If you want to go strictly traditional, this ’60 Buick known as “Cinnamon” is about as right as it gets.  This thing is straight out of Car Craft, 1963.  Every detail—the paint, the pancaked hood, the deeply Frenched headlights and ’59 Cadillac taillights, the chrome wheels and spider caps, the bucket seats, and even the material used to cover them, are all spot-on for this type of car.  The bongo drums between the seats are also a period-correct touch.  If you want to see the way a high-end custom was put together fifty years ago, this is an excellent example. 

If you’re a regular reader, you’ve probably noticed that I gravitate toward these limited-production GM ‘50s cars.  This 1954 Cadillac Eldorado was gorgeous.  ’54 was the second year for the outrageously priced Eldo, but the car was considerably different.  In ’53, it was a unique, hand-built body, while in ’54 it shared panels with the production Deville.  But it wasn’t a Deville.  This car had more chrome, leather, glitz, and gold than most humans could stand.  As far as I’m concerned, it would have been worth the trip to Wichita just to see this one car.  It was that spectacular—and I really am not exaggerating about that.
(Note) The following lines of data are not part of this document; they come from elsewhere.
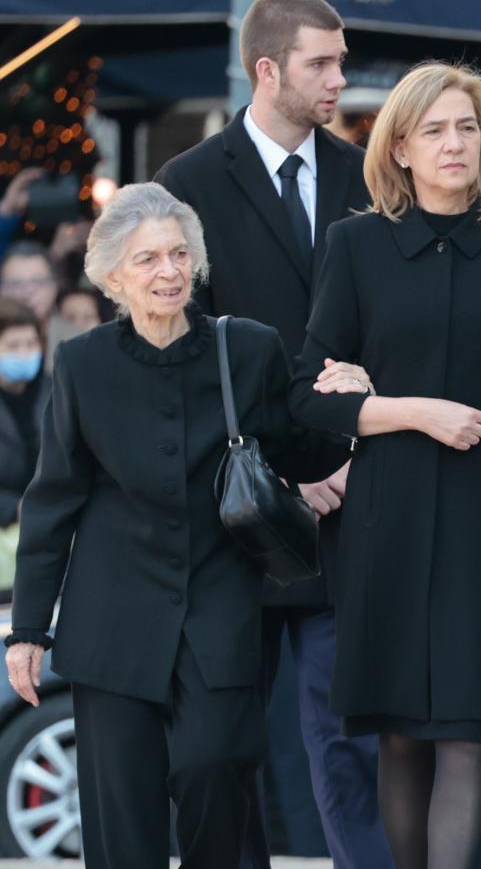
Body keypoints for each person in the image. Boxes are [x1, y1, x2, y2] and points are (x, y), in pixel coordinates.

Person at [288, 62, 481, 869]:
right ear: (398, 148)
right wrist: (414, 411)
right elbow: (307, 397)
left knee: (469, 737)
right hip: (386, 525)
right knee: (400, 740)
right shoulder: (354, 247)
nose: (454, 143)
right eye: (434, 130)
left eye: (466, 127)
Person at [3, 183, 347, 867]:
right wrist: (30, 630)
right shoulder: (82, 364)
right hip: (111, 621)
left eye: (178, 255)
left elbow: (300, 451)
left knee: (214, 766)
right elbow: (53, 500)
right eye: (148, 260)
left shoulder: (247, 350)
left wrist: (341, 405)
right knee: (122, 812)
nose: (167, 272)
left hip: (218, 610)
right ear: (112, 277)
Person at [153, 0, 386, 868]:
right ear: (267, 69)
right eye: (322, 63)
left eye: (340, 60)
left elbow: (386, 329)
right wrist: (286, 472)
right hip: (238, 511)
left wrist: (355, 451)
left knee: (351, 738)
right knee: (225, 743)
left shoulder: (368, 177)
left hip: (351, 504)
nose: (340, 78)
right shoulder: (188, 182)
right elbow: (186, 347)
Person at [0, 298, 48, 528]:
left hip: (55, 519)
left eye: (31, 343)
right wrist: (15, 509)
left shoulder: (59, 390)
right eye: (13, 346)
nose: (24, 353)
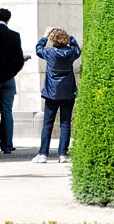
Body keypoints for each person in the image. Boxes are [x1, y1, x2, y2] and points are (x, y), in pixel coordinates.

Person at [31, 27, 81, 164]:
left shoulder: (49, 53)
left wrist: (45, 35)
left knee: (47, 124)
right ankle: (63, 155)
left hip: (52, 93)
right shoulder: (71, 53)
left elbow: (38, 48)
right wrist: (67, 35)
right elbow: (77, 49)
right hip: (68, 92)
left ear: (52, 40)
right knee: (65, 124)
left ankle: (43, 154)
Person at [0, 8, 27, 154]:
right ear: (8, 20)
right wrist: (12, 72)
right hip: (9, 79)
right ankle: (7, 146)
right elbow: (19, 59)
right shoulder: (14, 35)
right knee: (7, 112)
My wife’s favorite car was this ’33 Chrysler three-window coupe.  And to her credit, it was pretty spectacular.  We usually see this car at the Ol’ Marais River Run, and it never fails to make an impression.  It mostly looks like a full-on Classic, but make no mistake, this is a modern hot rod.  The wheels in the side-mounts are what it might have come with new, but the wheels on the ground are a present-day interpretation covering new-style brakes and suspension components.  A Chevy LS engine puts the power to the ground, just like a new Corvette.  With this car, you get all of the style of a ritzy ’33 Chrysler, but all of the reliability and creature comforts of today.

This ’63 Ford Galaxie 500, with all its fancy scallops, fades, and panel paint, belongs to Travis Scanlon.  Travis travels to traditional car shows all over the Midwest and takes pictures of them for his Royboy Productions website.  This old car gets a lot of use.  The paint is pretty cool, but other than that, it looks like a nice, original car.  It’s amazing what just a little paint can do to completely transform something.  I’ll bet whoever bought this car new never imagined it would be sitting there looking like that in 2014.
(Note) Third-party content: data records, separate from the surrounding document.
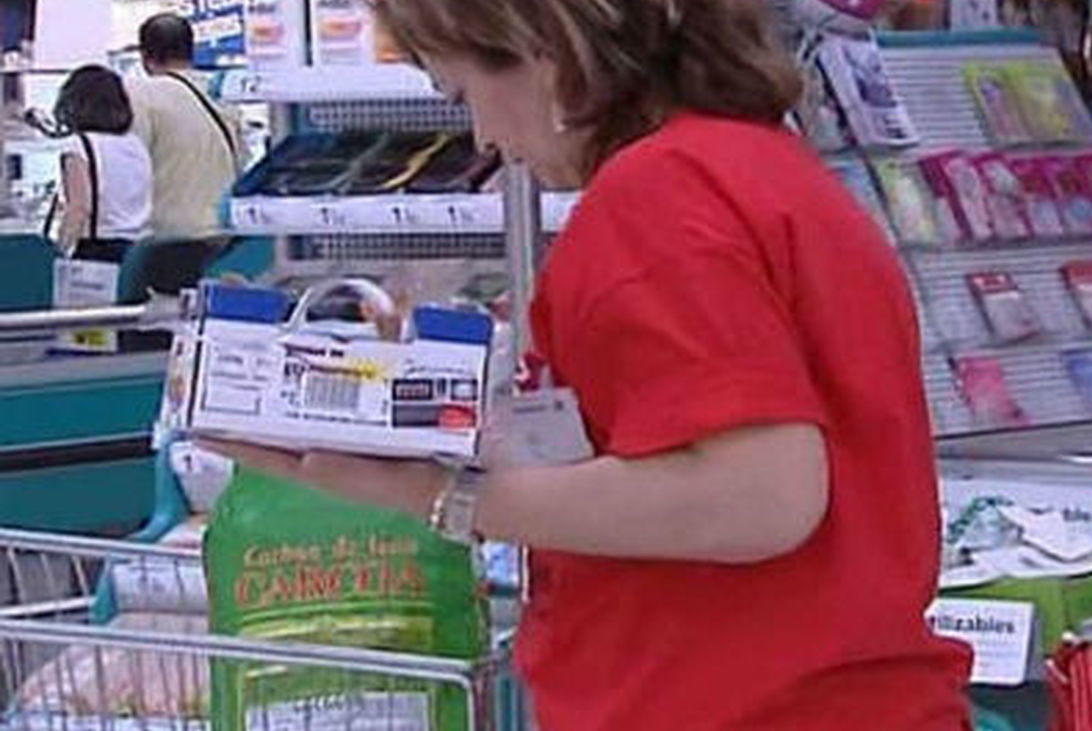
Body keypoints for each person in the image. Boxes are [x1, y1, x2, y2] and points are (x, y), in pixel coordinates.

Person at [206, 1, 973, 729]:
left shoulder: (658, 196)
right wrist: (442, 419)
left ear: (543, 48)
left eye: (463, 89)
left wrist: (447, 496)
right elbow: (669, 452)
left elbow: (761, 495)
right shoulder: (764, 169)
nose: (481, 135)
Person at [126, 13, 242, 238]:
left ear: (145, 56)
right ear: (191, 50)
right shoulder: (220, 93)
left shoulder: (140, 95)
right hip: (222, 231)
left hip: (169, 239)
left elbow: (131, 170)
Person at [52, 65, 152, 261]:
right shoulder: (135, 144)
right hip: (137, 252)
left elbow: (79, 208)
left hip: (97, 251)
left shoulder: (78, 146)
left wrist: (58, 251)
Here’s a ’39 Ford sedan that proves that simpler is sometimes better when building a hot rod.  There are no radical body modifications or anything outstanding here.  It just has deep black paint, subtle pinstriping, and a whole lot of TLC.  The interior is absolutely perfect, with pleated Naugahyde inserts nestled inside bright red bolsters.  ’57 Cadillac full wheelcovers wrapped with wide whitewall radials complete the look.  A venerable Chevy 350 provides the power.  What a great looking car.
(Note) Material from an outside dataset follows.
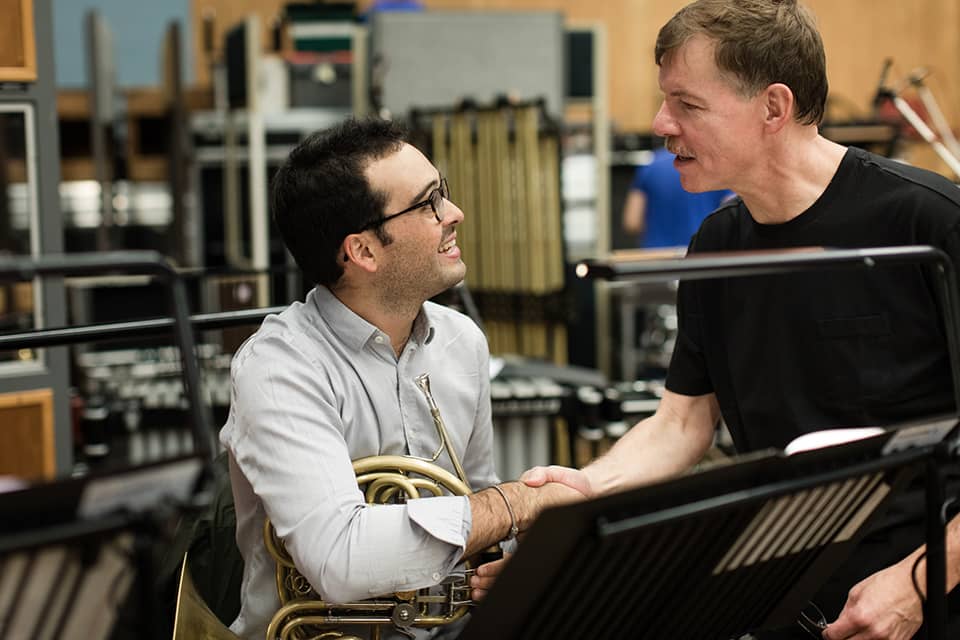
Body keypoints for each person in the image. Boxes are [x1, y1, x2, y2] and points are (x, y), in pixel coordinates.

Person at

You can’t look at this ’59 Nash Metropolitan and not crack a smile.  This little two-tone pink Metro was one of the nicest I’ve ever seen.  It wasn’t exactly a hot rod, but it did have some sharp, hand-painted pinstripes.  We did that hood ornament story last week, and this had a really spectacular chrome naked lady flying on an air blade or something.  I love the little model kit box that they made to display with this.  You’d have to have a heart of stone not to appreciate this cute little bugger.